I won't have the time to do such homoneigenzation, and in any case I guess you'd prefer choosing the right abstraction yourselves! But I'm happy to help if there's interest in supporting AlpacaEval, e.g., by writing some minimal implementation.
Thanks for detailing these steps! We'll edit the LLM as a judge metric on our side, and come back to you once we're good, we'd love to support AlpacaEval with your help :)
Hi ! Thanks for your interest in lighteval !
It seems like integrating alpaca_eval would require a custom function in the JudgeOpenAi class, as it is not as simple as calling the judge and extracting an answer.

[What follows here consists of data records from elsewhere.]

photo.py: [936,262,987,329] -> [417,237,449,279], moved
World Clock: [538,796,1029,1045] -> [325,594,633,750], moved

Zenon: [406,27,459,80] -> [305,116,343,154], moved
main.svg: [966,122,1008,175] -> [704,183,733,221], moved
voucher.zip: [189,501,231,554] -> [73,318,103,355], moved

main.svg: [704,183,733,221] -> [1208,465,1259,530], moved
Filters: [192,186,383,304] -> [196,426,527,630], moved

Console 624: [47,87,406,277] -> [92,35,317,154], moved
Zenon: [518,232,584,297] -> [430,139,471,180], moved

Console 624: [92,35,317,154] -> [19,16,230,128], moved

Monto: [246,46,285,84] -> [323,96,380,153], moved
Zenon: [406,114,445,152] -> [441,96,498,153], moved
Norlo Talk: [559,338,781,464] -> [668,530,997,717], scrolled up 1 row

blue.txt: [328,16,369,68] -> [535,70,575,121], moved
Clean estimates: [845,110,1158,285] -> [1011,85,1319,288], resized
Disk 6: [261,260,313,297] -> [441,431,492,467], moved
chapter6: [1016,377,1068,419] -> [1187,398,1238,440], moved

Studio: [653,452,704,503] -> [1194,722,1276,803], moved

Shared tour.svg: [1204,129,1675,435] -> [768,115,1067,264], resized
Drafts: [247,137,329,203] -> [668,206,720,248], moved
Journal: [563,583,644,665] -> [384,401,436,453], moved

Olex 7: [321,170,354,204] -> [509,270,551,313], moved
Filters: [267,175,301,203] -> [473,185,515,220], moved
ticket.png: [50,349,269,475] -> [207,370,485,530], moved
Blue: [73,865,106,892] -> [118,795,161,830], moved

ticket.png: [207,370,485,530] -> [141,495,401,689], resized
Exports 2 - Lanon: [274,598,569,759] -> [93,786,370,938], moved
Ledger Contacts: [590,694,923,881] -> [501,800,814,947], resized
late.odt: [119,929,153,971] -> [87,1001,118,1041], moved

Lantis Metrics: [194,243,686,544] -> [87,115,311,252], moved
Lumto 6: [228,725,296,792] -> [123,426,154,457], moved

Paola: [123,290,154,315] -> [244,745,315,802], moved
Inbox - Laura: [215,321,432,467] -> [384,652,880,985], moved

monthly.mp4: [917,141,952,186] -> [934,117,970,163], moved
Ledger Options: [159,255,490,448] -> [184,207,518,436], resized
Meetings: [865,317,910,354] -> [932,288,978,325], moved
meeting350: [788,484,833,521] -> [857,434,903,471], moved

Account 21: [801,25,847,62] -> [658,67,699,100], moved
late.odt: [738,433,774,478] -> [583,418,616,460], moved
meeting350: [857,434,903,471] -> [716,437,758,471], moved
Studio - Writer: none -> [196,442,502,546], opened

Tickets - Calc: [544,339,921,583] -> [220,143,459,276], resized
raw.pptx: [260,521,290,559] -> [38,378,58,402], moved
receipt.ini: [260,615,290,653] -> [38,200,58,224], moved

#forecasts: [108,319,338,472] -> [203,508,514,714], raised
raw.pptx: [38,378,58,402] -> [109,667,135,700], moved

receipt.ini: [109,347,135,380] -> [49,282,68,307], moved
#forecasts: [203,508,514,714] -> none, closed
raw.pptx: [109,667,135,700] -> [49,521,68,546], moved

I opened a PR to move the extended code to the metrics.
I only had a quick skim through the MTBench PR, but my understanding is that steps 2, 3 and 4 would all require slight changes to JudgeOpenAI. Step 5 would require a more significant change as it requires processing all the preferences together. I'm not sure where you'd want that step.
Step 5 should be easy to add. We have a system that allows to plug functions acting on the whole corpus instead of the individual samples.
For example,
mt_bench_metric = SampleLevelMetricGrouping(
metric=["single_turn", "multi_turn"],
higher_is_better=True,
category=MetricCategory.GENERATIVE_MULTI_TURN,
use_case=MetricUseCase.SUMMARIZATION,
sample_level_fn=LlmAsJudge(
judge_model_name="gpt-3.5-turbo", template_path="src/lighteval/tasks/extended/mt_bench/judge_prompts.jsonl"
).compute_multi_turn,
corpus_level_fn={
"single_turn": np.mean,
"multi_turn": np.mean,
},
)
Here, the sample is evaluated by the judge and the whole corpus is evaluated using the mean of all samples. We could replace np.mean by a function doing the step 5. :)
That would make a metric for Alpaca look like:
alpaca_metric = SampleLevelMetric(
metric="lc_alpaca",
higher_is_better=True,
category=MetricCategory.GENERATIVE,
use_case=MetricUseCase.SUMMARIZATION,
sample_level_fn=LlmAsJudge(
judge_model_name="gpt-4", template_path="path/to/alpaca_judge_template.jsonl"
).compute_alpaca,
corpus_level_fn=length_controlled_mean,
)
Great, to know that there's a place for a corpus level function, I can write a minimal length_controlled_mean when the times come. Let me know if you have questions for the rest!
Hi @YannDubs ! We have now extended and merged the model-as-a-judge metrics, do you think they would work for you in their current state?
Hey @clefourrier!
So the current JudgeOpenAI still seems pretty specialized to MT-bench. E.g. it makes a few assumptions that will not be true for AlpacaEval and more generally for other LLMJudge benchmark. E.g.:
- regular expression for __process_judge_response
- working only with the text of the output
-
"single-math-v1-multi-turn"for the reference prompt
1 and 2 is what we did in AlpacaEval but switched to logprobs of tokens as it's cheaper and gives more statistical efficiency.
Do you want different classes (say an MTBenchJudge class and an AlpacaEvalJudge class) or different parameters in the main Judge class? I can implement something minimal next weekend. But it will probably be easier if you end up writing the final abstraction that you would like to keep!
Tagging @NathanHB since he worked on it the most, but imo it would be great to have the option to pass different parameters in the main Judge class, and we'll load it with different metric definitions like the above example for mt_bench_metric vs alpaca_metric.
hi @YannDubs ! having multiple parameters passed to the judge would be our preferred way. for example using a parameter to switch from using logprobs and text.
as for the point 3 it is simply a matter of changing the llm_judge prompt
don't hesitate to tell us if you have more questions !
can we directly evaluate alpacaeval now?